*** Provided information Section Begins ***
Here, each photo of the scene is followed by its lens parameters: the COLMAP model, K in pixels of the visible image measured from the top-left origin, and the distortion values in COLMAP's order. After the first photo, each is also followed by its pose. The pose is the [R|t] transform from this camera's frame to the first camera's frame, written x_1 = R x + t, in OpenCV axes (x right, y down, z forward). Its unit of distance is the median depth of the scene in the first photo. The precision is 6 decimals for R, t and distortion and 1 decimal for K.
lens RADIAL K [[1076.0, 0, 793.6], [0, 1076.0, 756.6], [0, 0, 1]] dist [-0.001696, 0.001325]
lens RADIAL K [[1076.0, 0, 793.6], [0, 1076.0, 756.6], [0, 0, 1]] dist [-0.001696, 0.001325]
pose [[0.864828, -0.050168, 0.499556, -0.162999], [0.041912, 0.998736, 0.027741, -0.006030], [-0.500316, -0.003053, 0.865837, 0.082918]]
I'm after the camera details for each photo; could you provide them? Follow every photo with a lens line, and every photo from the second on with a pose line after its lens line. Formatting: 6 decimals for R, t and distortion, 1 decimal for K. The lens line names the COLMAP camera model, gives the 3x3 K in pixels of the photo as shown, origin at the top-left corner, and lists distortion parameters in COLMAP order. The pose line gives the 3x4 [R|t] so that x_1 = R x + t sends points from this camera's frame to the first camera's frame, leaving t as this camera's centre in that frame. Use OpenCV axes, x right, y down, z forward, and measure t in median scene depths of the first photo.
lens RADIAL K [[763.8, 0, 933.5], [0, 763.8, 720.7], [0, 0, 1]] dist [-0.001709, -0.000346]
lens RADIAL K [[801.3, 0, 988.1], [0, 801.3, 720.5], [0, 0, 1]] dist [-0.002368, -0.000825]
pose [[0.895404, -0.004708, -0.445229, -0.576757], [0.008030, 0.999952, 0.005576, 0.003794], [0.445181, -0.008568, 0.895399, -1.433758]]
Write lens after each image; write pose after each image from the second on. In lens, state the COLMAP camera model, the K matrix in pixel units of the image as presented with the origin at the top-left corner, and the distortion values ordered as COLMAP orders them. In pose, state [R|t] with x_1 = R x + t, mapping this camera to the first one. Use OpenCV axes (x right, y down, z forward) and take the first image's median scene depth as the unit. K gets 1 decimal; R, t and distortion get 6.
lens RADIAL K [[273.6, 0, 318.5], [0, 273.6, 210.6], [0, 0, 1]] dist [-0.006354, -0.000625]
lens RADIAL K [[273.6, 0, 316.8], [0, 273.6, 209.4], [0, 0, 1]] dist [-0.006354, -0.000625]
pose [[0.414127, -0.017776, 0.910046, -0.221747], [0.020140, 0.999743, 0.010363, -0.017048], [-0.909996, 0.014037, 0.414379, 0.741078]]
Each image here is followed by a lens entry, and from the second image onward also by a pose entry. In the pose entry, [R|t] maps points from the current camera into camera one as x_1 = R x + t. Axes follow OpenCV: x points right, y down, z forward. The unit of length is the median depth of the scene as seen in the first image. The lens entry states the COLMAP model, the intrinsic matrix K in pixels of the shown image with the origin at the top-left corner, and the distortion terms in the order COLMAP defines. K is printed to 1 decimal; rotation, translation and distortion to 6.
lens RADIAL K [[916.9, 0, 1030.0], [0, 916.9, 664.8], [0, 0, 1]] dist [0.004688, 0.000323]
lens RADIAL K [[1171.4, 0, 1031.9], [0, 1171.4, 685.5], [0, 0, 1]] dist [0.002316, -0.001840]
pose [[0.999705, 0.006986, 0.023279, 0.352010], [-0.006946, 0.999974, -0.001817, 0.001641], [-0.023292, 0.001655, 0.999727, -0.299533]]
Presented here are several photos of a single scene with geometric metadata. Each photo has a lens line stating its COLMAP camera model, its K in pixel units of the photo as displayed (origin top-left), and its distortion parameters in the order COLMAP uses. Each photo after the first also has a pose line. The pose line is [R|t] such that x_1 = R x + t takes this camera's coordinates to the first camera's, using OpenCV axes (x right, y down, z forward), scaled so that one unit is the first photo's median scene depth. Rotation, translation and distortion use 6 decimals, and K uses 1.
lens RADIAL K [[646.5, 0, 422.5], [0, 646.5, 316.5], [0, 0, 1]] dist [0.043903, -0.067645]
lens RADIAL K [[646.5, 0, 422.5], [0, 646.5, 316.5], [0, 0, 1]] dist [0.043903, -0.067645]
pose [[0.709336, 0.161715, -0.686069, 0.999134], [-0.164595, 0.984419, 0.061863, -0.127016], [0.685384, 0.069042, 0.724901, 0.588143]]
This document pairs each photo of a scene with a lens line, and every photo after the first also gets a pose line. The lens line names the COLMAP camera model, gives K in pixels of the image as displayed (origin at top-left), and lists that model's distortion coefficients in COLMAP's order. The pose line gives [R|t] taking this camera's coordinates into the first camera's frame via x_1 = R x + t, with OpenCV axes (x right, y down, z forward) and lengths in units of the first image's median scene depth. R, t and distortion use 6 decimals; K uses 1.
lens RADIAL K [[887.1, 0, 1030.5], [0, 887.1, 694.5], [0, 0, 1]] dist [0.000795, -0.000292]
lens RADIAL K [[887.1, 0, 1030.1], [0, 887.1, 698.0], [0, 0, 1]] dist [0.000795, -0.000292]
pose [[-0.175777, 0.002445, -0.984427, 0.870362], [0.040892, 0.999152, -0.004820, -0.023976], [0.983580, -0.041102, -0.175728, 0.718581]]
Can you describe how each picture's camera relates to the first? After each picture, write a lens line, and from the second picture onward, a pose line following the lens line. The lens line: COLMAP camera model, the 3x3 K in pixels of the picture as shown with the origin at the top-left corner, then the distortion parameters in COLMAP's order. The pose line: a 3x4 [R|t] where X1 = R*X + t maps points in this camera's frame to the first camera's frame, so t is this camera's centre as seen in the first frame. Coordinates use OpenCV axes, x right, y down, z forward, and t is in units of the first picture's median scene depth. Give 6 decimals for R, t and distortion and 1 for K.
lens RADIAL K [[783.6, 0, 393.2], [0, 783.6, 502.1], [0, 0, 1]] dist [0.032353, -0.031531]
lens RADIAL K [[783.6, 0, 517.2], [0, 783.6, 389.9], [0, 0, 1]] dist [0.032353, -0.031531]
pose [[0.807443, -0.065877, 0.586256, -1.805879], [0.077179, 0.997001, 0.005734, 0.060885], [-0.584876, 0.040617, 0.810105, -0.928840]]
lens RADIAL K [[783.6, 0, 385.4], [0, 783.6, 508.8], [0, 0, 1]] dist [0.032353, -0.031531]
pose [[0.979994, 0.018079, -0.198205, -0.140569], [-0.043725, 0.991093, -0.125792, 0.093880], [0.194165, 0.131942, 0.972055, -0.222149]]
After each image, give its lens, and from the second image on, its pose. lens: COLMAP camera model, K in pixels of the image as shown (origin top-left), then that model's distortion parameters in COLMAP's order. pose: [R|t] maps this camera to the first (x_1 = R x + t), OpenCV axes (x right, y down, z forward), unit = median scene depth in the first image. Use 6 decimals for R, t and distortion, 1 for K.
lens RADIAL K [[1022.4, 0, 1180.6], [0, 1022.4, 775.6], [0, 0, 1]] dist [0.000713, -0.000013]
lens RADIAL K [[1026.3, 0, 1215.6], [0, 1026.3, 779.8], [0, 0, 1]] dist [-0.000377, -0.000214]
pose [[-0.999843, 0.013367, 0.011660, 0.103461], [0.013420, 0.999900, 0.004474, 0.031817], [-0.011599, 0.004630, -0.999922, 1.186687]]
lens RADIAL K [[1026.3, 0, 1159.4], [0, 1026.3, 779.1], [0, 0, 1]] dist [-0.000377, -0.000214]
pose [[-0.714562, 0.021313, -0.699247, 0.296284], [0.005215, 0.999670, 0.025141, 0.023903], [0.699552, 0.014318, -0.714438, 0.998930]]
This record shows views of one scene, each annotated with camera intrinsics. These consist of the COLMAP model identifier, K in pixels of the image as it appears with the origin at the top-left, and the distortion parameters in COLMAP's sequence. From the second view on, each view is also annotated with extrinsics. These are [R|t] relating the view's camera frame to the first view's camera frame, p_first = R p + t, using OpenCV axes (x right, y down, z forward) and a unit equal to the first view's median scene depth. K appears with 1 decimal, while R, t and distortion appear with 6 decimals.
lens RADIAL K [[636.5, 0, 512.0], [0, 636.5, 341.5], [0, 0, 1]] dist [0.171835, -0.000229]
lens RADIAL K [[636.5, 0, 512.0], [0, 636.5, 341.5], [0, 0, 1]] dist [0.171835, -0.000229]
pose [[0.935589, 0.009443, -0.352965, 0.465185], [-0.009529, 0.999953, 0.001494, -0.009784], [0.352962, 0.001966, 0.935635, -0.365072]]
*** Provided information Section Ends ***
> _What needs to be done_
Lay out the entries from the line that contains "After each image, give" through the line that contains "0.014318, -0.714438, 0.998930]]", both included, as a numbered list with no blank lines.

> _Your response_
1. After each image, give its lens, and from the second image on, its pose. lens: COLMAP camera model, K in pixels of the image as shown (origin top-left), then that model's distortion parameters in COLMAP's order. pose: [R|t] maps this camera to the first (x_1 = R x + t), OpenCV axes (x right, y down, z forward), unit = median scene depth in the first image. Use 6 decimals for R, t and distortion, 1 for K.
2. lens RADIAL K [[1022.4, 0, 1180.6], [0, 1022.4, 775.6], [0, 0, 1]] dist [0.000713, -0.000013]
3. lens RADIAL K [[1026.3, 0, 1215.6], [0, 1026.3, 779.8], [0, 0, 1]] dist [-0.000377, -0.000214]
4. pose [[-0.999843, 0.013367, 0.011660, 0.103461], [0.013420, 0.999900, 0.004474, 0.031817], [-0.011599, 0.004630, -0.999922, 1.186687]]
5. lens RADIAL K [[1026.3, 0, 1159.4], [0, 1026.3, 779.1], [0, 0, 1]] dist [-0.000377, -0.000214]
6. pose [[-0.714562, 0.021313, -0.699247, 0.296284], [0.005215, 0.999670, 0.025141, 0.023903], [0.699552, 0.014318, -0.714438, 0.998930]]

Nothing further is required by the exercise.